Sprint Velocity Benchmarks: What numbers healthy teams

“Is our velocity good?” is the most common question engineering managers ask after their team’s first quarter of running sprints. It’s also a question with no honest, clean answer — and yet there are benchmarks worth knowing.

This post is what we wish someone had handed us when we first asked it: realistic ranges, the variables that actually matter, and the diagnostic questions that turn a bare velocity number into something useful.

The short answer

Most healthy product engineering teams of 4–6 people running 2-week sprints with a Fibonacci scale (1, 2, 3, 5, 8, 13) settle into a velocity in the 30–60 story-point range, after 4–6 sprints of calibration.

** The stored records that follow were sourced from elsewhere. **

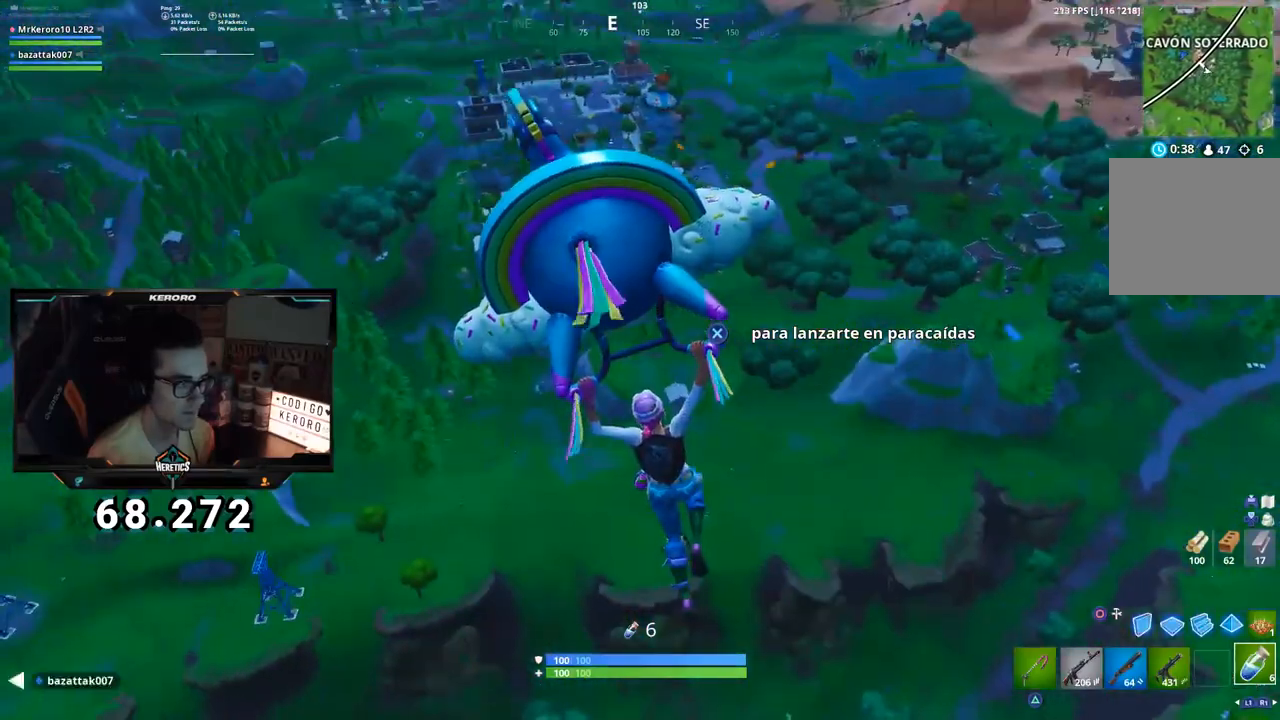
{"buttons": [], "left_stick": "up", "right_stick": "center", "events": [[284, "left_stick", "up"]]}
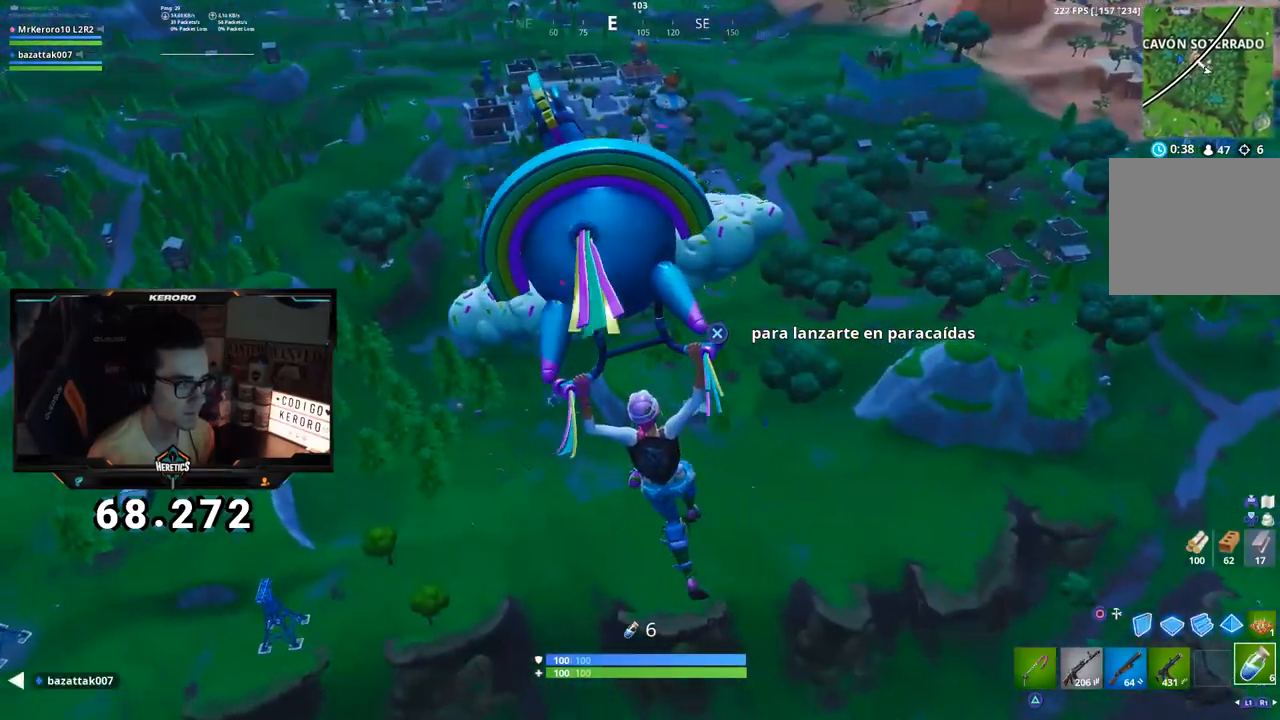
{"buttons": [], "left_stick": "up-right", "right_stick": "center", "events": [[33, "right_stick", "left"], [217, "left_stick", "up-right"], [233, "right_stick", "center"]]}
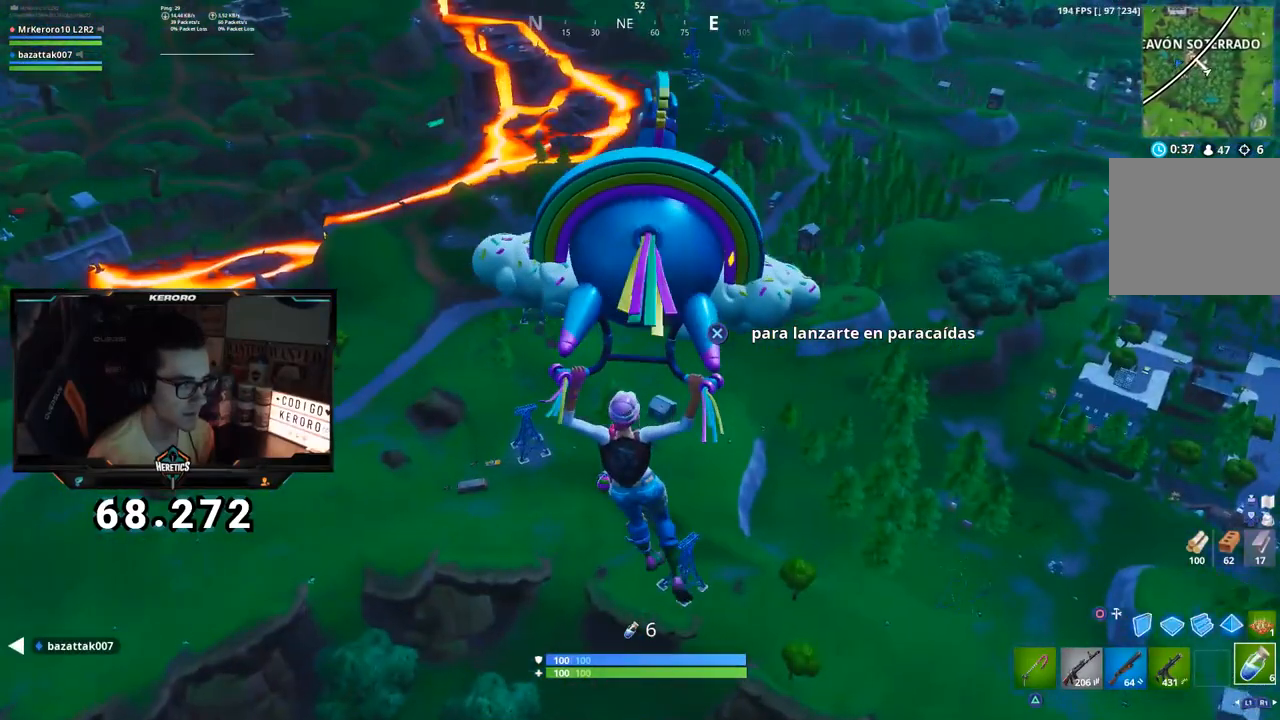
{"buttons": [], "left_stick": "up-right", "right_stick": "center", "events": []}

Read that with three caveats:

The unit is not standardised. Team A’s 5 isn’t Team B’s 5. Comparing point totals across teams is noise.
Stable matters more than high. A team consistently shipping 35 ± 4 points is healthier than one swinging between 20 and 70.
Trend matters more than level. A team going from 30 → 35 → 40 over a quarter is doing well at any starting number.

If you came here for “shoot for 50”, that’s the headline. The rest of this post is why that number is almost meaningless without the context around it.

What “good” actually depends on

Five variables dominate the velocity number. Get any one of them wrong in your interpretation and the benchmark falls apart.

1. Sprint length

Velocity scales close-to-linearly with sprint length. A 1-week team running at 18 is roughly equivalent to a 2-week team at 35.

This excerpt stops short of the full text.